The Stakes: Throttled by Legacy
After 20 years of continuous development, IntraPhone’s codebase had grown dense. Features accumulated, development slowed, and the team needed to find more velocity without starting from scratch. They’d attempted wholesale rewrites before, with limited success. What they needed was a way to work faster within the codebase they had.
The thornier challenge was that IntraPhone’s developers had encountered AI coding tools before and hadn’t been impressed. A year or even six months ago, those tools could be hit-and-miss, so it wasn’t unreasonable for the team to dismiss the idea based on their own real experience.
A directive wasn’t going to win them over, but a demonstration might.

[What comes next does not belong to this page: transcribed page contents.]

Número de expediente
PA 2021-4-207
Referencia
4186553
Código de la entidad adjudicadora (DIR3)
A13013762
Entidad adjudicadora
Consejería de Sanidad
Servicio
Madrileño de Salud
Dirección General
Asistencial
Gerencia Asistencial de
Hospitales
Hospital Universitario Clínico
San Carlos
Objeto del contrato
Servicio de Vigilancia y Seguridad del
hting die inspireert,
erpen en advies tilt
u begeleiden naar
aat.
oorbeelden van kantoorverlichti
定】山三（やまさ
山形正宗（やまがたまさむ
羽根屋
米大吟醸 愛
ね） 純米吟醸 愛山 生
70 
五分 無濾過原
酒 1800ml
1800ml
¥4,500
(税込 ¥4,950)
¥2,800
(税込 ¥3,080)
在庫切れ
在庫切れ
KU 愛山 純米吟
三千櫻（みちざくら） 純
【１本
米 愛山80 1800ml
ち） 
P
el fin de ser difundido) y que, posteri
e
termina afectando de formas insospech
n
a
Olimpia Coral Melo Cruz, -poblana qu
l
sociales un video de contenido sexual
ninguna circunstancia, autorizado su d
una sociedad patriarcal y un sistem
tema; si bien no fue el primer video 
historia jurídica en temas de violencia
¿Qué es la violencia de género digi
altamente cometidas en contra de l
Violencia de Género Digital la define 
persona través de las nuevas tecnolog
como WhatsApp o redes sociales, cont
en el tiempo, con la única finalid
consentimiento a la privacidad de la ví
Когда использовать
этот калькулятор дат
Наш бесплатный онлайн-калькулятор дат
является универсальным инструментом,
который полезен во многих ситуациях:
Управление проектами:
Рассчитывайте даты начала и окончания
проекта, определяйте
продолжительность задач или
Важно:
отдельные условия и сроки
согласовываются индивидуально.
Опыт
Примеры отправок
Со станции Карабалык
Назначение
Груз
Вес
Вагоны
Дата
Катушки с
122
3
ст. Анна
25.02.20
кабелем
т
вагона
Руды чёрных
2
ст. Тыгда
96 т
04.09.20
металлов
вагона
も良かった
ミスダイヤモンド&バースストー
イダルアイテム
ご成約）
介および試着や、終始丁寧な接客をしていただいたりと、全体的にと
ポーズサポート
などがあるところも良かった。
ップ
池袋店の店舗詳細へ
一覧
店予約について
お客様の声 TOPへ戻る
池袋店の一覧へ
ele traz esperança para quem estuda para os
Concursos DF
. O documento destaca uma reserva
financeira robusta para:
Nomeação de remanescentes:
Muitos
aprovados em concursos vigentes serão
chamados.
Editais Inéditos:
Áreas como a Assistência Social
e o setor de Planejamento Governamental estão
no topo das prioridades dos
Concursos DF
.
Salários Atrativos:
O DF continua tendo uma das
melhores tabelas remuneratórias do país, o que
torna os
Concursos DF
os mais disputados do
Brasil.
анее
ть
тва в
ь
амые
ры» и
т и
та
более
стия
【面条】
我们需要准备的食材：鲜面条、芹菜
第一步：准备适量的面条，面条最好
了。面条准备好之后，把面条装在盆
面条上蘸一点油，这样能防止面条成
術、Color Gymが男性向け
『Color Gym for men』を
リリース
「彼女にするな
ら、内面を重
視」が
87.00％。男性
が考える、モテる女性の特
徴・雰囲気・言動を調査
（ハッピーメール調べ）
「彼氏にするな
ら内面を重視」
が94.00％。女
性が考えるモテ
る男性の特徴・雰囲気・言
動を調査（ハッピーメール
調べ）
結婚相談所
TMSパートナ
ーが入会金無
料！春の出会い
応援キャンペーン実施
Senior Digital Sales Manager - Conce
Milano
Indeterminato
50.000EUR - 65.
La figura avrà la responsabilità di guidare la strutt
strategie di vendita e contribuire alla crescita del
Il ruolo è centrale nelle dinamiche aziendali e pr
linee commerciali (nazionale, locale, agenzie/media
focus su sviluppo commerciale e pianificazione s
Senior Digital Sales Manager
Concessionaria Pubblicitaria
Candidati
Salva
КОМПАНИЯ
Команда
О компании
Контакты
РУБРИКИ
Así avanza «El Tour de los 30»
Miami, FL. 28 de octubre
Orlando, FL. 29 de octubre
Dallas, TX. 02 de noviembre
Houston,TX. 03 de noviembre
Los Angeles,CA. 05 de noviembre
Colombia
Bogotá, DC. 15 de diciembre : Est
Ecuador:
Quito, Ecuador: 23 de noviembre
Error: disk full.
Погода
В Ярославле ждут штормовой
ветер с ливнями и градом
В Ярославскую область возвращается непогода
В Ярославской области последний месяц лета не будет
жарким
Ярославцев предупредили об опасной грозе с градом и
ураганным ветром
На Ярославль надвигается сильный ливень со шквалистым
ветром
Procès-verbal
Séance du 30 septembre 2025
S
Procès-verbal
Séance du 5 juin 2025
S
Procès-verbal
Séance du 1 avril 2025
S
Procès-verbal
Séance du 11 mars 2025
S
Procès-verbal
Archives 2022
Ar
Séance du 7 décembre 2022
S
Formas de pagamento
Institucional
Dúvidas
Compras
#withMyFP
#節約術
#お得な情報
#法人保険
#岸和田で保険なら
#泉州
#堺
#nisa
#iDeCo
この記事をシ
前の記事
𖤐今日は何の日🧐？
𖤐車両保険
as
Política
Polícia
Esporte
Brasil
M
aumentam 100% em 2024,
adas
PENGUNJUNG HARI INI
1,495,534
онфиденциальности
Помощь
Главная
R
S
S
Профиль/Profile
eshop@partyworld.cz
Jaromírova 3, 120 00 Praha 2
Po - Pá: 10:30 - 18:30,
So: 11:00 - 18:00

The Turning Point: The Secret Prototype
Robert Lindgren has a long history at IntraPhone, holding roles across development, infrastructure, and customer-facing work, before settling into product ownership a decade ago. He decided to make the case for Kilo himself.
Working alone with approval from the CEO, he built a full proof of concept of a new IntraPhone system from scratch: new backend, web application, route optimization, and apps for both iOS and Android. He revealed it to the team just before Christmas.
The tech lead, initially the most skeptical, spent the holiday break quietly rewriting a companion product using Kilo. When the team returned in January, he was nearly done. That rewrite is now in production.
The Transformation: A Codebase Understood, a Role Expanded
When Robert started using Kilo on IntraPhone’s legacy code, he expected friction. Instead, Kilo not only identified a bug correctly from a single support ticket, it went further, spotting an existing pattern in the codebase and offering to apply it to new code rather than introducing something new.
“It said, ‘I would have done it this way, but I see you’ve been using this method before, so I’ll apply that to the new code. Is that okay with you?’ That was the real eye-opener.”
The legacy code, instead of being a liability to work around, was context Kilo could actually use.
For Robert personally, the transformation went further than anyone expected. In a recent release cycle, he shipped seven features, including Android dark mode (getting to production quality in about four hours) and a persona-switching shortcut for super users. He has also used Kilo to generate a 14-page sales specification directly from the codebase, and two company websites built from Figma designs. He uses CodeScene as an MCP to quality-gate everything Kilo generates.
None of the seven features he contributed came back with review comments.
The Victory: Development Is No Longer the Constraint
IntraPhone’s developers are now moving 5–10x faster than before. For Robert, the bigger change is what he’s doing with the time he’s recovered: prototyping ideas, acting on customer feedback before the moment passes, shipping things that would previously have sat on the backlog for months.
The team’s iOS app—attempted multiple times over the years, but never shipped—is on track to release before summer. A customer prototype rated 9.9 out of 10. Friday morning demos, introduced three weeks ago, have become a highlight of the week: every developer comes prepared with something to show.
The moment the shift really landed was when Robert realised IntraPhone had run out of tickets. Development was no longer holding anything back. Asked what it feels like to work this way now:
“I feel like Superman. It’s so much fun to fly around and find problems to solve.”